### TASK REQUIREMENTS:
Report every line of the material below that contains the word "Concepción", copying each such line in full. Case counts.
───── ENTRIES PROVIDED
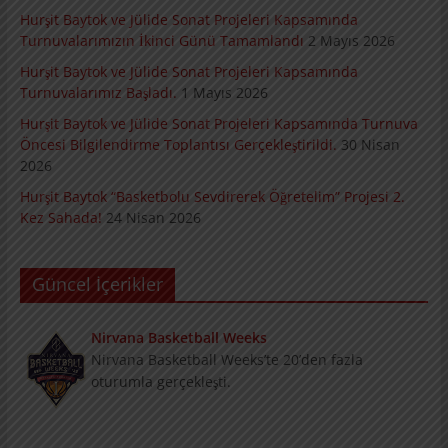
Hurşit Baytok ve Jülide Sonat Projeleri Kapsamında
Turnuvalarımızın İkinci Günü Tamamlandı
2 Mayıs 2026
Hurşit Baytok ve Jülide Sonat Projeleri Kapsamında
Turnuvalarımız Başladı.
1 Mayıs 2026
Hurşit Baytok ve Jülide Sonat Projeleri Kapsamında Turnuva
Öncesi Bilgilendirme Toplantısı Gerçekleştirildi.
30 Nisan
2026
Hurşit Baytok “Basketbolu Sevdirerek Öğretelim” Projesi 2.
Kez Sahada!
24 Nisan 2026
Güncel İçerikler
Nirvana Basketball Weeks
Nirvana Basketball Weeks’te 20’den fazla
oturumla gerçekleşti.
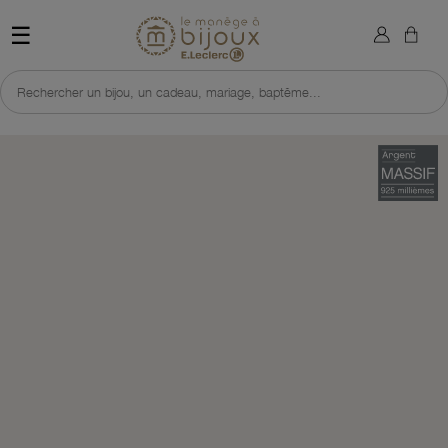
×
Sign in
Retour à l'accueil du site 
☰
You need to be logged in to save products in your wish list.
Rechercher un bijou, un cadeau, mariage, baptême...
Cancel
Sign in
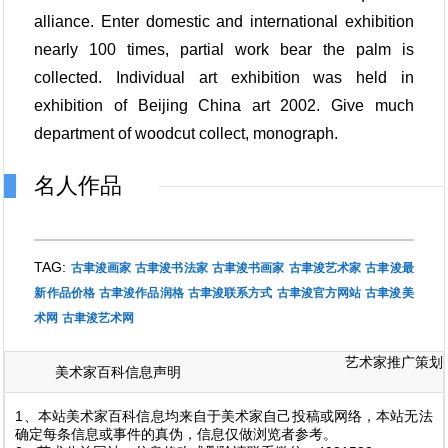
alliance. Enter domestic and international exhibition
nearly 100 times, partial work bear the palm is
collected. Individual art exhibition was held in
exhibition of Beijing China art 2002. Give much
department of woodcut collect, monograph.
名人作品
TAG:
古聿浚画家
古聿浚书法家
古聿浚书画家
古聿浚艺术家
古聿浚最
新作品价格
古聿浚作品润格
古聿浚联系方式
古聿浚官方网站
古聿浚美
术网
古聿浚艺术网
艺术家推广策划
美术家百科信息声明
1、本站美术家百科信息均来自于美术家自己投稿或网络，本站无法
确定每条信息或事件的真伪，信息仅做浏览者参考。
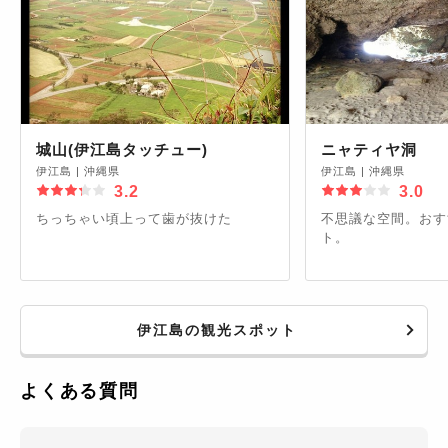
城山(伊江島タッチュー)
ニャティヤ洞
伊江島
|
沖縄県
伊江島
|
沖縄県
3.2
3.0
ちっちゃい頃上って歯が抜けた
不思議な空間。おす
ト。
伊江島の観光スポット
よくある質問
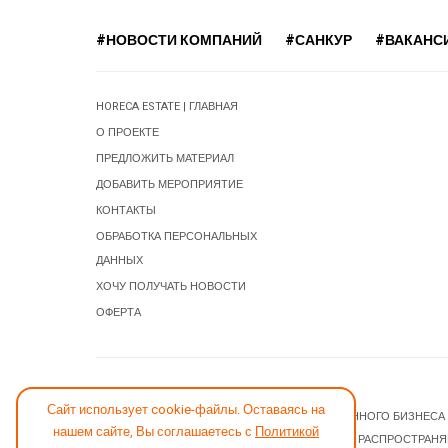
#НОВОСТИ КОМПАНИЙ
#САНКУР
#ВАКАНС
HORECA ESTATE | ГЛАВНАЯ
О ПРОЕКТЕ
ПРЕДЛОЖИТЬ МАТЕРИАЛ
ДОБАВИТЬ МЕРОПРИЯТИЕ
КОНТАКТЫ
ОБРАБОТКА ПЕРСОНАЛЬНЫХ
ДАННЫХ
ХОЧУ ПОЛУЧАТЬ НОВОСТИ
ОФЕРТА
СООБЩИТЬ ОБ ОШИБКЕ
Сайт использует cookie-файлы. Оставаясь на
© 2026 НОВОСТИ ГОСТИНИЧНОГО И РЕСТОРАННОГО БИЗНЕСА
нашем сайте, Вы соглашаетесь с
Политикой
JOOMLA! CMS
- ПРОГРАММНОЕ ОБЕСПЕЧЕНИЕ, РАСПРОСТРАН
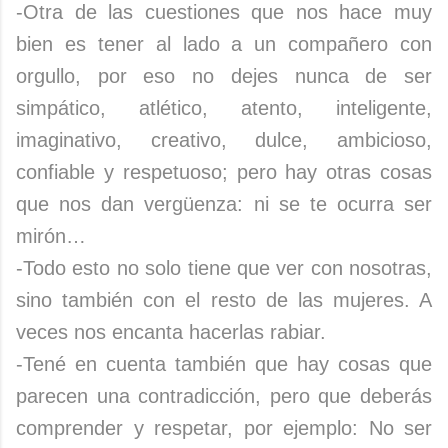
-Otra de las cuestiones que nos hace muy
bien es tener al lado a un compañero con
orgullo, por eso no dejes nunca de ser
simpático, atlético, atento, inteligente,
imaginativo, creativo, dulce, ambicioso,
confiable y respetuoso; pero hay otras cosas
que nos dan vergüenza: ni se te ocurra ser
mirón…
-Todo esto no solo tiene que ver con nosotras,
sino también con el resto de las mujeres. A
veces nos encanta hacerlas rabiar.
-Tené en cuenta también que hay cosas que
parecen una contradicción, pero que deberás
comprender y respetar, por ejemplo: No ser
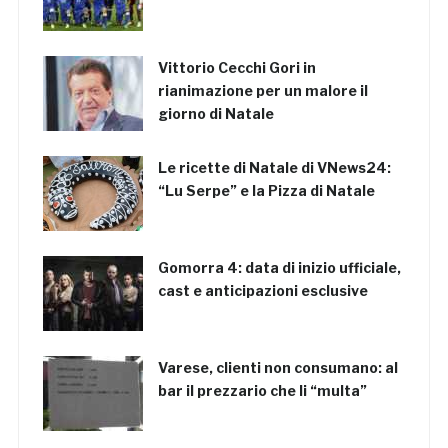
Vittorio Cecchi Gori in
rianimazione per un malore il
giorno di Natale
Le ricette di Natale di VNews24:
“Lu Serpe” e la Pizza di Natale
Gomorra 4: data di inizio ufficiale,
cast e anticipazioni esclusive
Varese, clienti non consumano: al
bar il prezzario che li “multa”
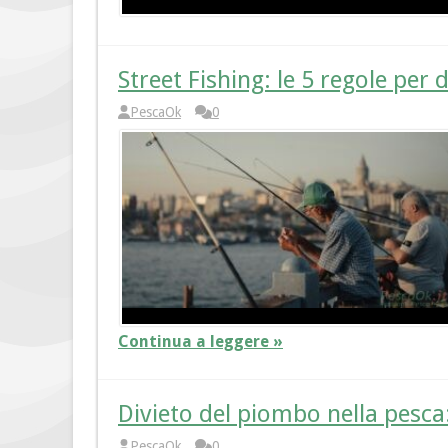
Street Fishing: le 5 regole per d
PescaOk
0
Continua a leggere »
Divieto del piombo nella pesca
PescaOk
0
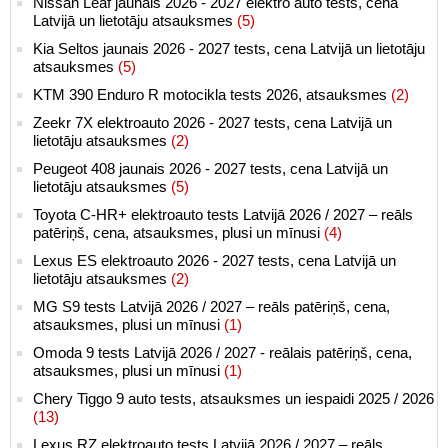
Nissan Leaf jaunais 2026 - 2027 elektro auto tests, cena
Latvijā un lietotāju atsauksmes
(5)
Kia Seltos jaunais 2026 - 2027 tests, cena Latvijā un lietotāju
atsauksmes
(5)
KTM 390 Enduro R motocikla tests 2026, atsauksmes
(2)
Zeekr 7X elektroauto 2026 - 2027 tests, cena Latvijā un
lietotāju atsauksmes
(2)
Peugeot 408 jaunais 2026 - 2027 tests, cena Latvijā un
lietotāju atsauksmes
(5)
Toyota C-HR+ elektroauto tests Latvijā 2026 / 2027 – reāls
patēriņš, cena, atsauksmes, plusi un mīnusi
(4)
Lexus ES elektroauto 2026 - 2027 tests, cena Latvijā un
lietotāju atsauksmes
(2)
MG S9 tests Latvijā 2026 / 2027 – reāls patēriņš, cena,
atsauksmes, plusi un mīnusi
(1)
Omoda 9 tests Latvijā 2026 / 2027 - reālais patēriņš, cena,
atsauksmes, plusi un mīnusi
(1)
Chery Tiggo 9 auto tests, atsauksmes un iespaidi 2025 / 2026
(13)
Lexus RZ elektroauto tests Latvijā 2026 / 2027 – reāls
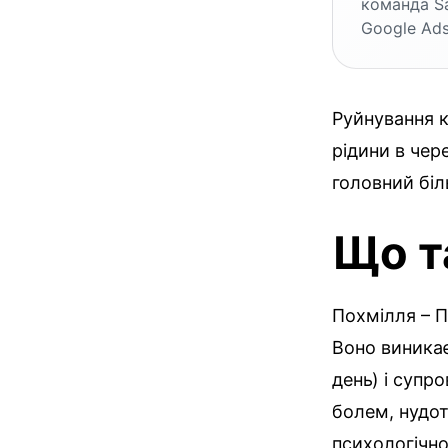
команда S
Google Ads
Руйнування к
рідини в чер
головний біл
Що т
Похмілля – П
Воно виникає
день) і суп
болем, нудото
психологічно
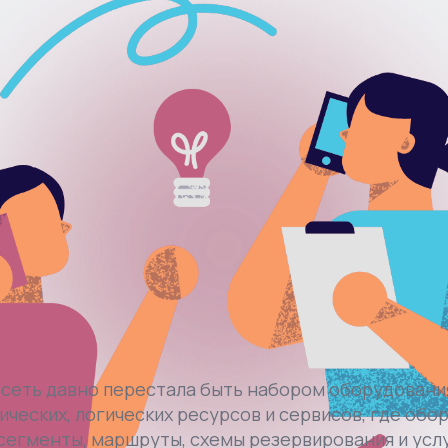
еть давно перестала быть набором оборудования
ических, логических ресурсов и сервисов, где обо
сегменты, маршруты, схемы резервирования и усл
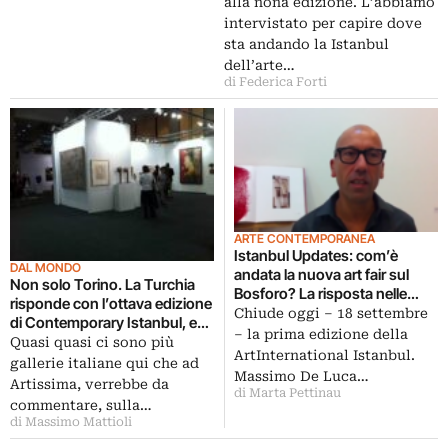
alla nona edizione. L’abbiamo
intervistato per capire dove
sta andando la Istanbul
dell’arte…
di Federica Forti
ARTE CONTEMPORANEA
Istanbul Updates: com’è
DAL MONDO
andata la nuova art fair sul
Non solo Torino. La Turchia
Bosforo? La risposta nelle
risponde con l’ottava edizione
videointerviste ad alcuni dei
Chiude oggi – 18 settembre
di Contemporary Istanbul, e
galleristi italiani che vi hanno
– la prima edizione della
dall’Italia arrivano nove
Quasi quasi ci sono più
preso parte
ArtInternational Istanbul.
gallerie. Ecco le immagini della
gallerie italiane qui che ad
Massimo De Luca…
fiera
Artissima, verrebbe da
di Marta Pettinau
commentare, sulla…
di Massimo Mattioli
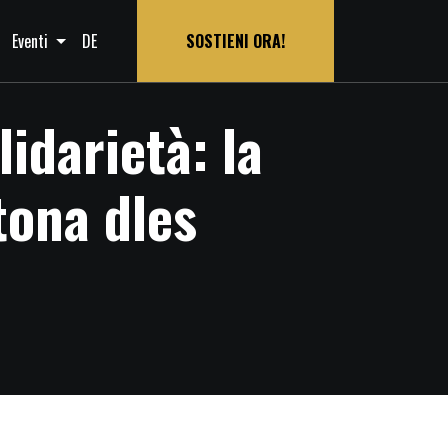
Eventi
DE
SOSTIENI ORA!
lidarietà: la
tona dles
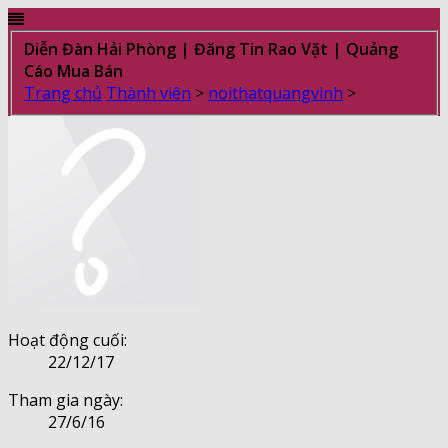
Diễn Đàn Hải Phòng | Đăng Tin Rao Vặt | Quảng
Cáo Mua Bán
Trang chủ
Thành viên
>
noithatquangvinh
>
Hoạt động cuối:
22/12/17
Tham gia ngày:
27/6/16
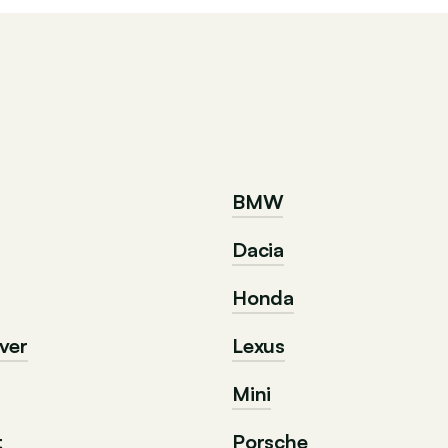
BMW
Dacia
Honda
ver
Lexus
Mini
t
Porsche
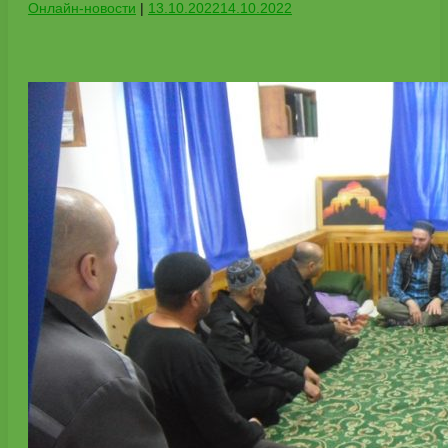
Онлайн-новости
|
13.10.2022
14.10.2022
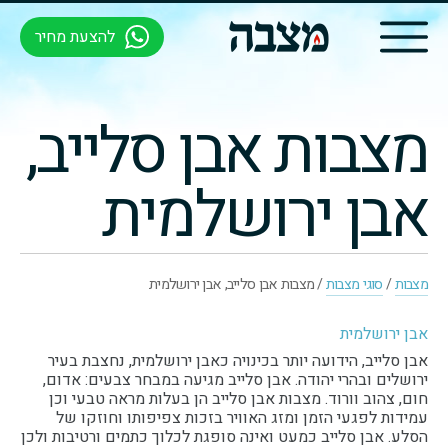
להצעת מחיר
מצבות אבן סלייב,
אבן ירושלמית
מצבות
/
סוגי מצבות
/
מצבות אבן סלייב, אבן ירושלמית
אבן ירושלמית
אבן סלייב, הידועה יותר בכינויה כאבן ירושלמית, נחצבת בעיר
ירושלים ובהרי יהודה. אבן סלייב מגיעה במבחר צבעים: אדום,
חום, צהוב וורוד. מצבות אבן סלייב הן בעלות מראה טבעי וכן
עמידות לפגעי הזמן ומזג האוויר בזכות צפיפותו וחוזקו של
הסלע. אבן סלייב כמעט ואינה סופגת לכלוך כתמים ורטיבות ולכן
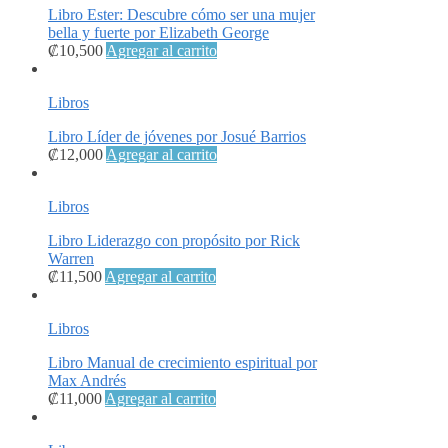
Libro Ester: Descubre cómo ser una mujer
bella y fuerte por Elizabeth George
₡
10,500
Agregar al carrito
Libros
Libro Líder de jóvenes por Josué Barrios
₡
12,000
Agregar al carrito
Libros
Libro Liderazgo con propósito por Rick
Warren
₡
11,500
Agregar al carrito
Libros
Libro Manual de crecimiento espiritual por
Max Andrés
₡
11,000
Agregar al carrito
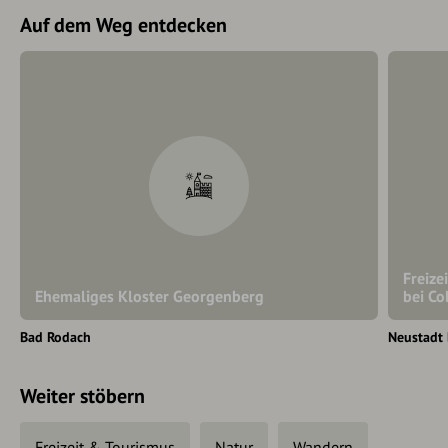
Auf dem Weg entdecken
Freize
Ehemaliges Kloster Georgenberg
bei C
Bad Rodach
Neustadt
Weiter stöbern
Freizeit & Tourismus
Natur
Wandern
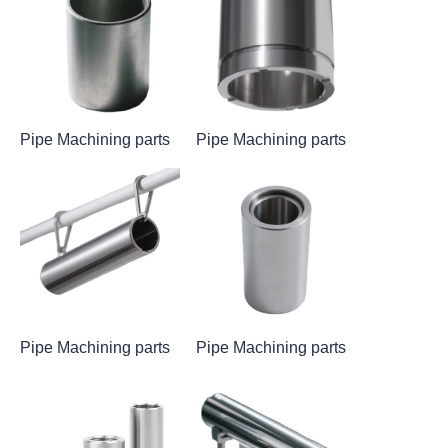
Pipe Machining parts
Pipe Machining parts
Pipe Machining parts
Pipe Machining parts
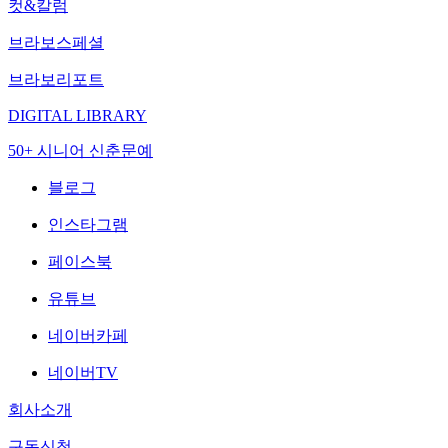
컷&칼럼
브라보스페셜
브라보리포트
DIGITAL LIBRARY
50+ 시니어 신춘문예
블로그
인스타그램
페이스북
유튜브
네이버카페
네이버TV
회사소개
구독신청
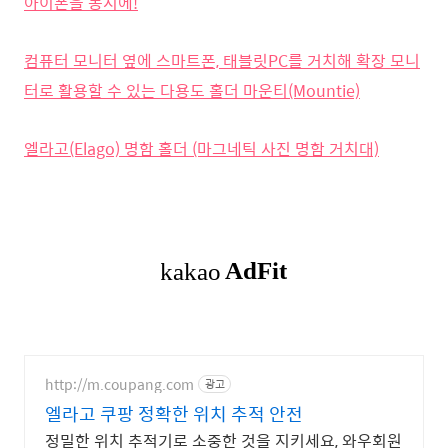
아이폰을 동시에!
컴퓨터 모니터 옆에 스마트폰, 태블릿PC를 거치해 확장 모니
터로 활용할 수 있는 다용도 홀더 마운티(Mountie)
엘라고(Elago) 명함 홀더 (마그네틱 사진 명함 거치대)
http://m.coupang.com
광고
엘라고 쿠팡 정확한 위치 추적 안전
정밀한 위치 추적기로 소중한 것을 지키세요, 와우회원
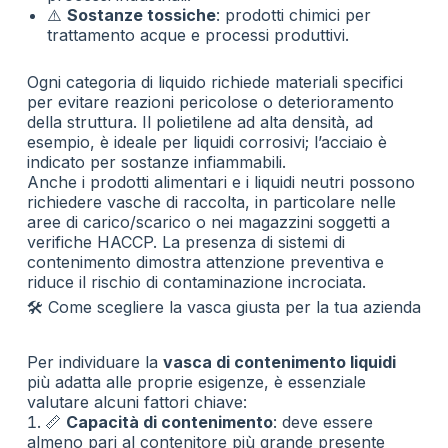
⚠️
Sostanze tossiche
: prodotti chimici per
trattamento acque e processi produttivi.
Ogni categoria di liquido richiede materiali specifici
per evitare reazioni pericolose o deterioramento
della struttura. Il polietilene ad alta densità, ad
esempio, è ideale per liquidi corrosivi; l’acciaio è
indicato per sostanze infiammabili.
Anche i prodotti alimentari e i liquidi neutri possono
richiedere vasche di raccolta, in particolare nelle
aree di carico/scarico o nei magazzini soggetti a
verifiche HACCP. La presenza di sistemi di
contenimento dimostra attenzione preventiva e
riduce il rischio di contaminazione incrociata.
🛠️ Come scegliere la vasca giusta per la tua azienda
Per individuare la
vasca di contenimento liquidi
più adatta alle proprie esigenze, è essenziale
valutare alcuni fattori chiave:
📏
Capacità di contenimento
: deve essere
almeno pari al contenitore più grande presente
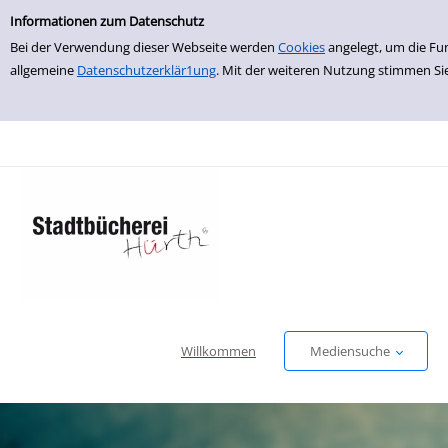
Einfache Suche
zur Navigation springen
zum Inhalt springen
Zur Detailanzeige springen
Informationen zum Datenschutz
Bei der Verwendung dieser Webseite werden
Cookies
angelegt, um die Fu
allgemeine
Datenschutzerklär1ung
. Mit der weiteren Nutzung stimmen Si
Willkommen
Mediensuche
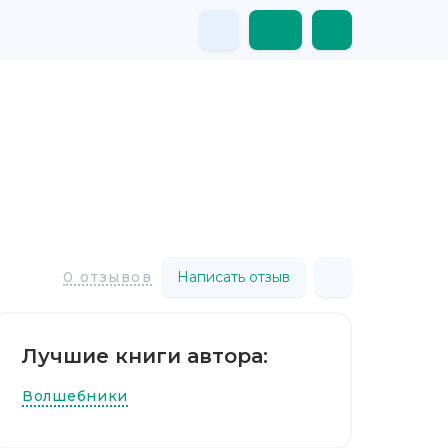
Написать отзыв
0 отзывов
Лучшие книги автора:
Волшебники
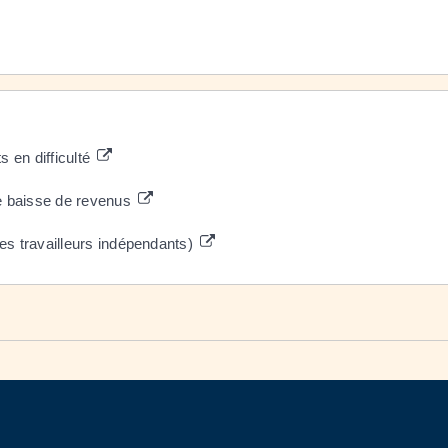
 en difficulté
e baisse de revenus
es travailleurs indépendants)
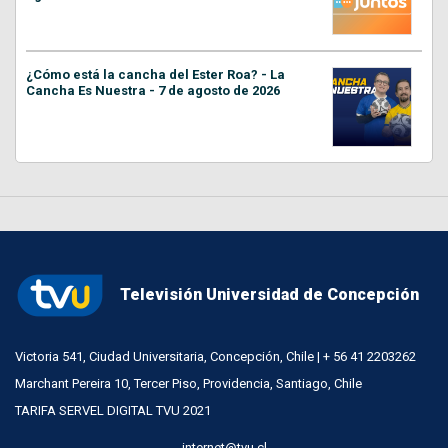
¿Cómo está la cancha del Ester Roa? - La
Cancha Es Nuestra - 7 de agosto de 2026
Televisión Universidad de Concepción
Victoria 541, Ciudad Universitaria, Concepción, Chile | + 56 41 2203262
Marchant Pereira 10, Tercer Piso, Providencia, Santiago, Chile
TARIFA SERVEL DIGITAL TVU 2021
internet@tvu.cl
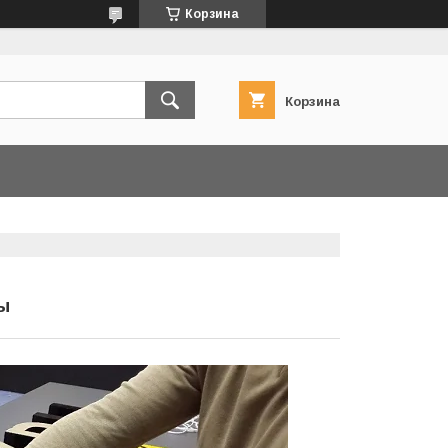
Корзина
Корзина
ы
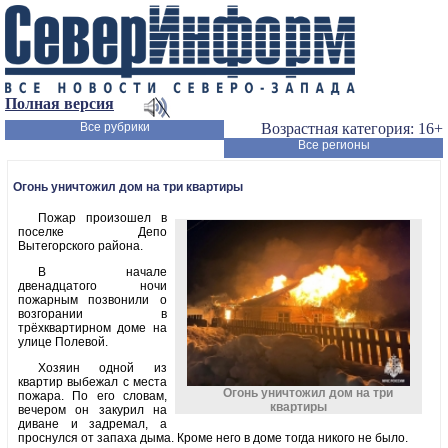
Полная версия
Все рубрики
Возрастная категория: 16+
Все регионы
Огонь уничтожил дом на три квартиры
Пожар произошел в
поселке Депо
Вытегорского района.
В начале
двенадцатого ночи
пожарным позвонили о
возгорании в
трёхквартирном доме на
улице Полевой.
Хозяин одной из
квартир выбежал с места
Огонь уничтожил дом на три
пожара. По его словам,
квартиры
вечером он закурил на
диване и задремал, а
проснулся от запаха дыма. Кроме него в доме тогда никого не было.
──────────
### YOUR RESPONSE:
Televisión Universidad de Concepción
Victoria 541, Ciudad Universitaria, Concepción, Chile | + 56 41 2203262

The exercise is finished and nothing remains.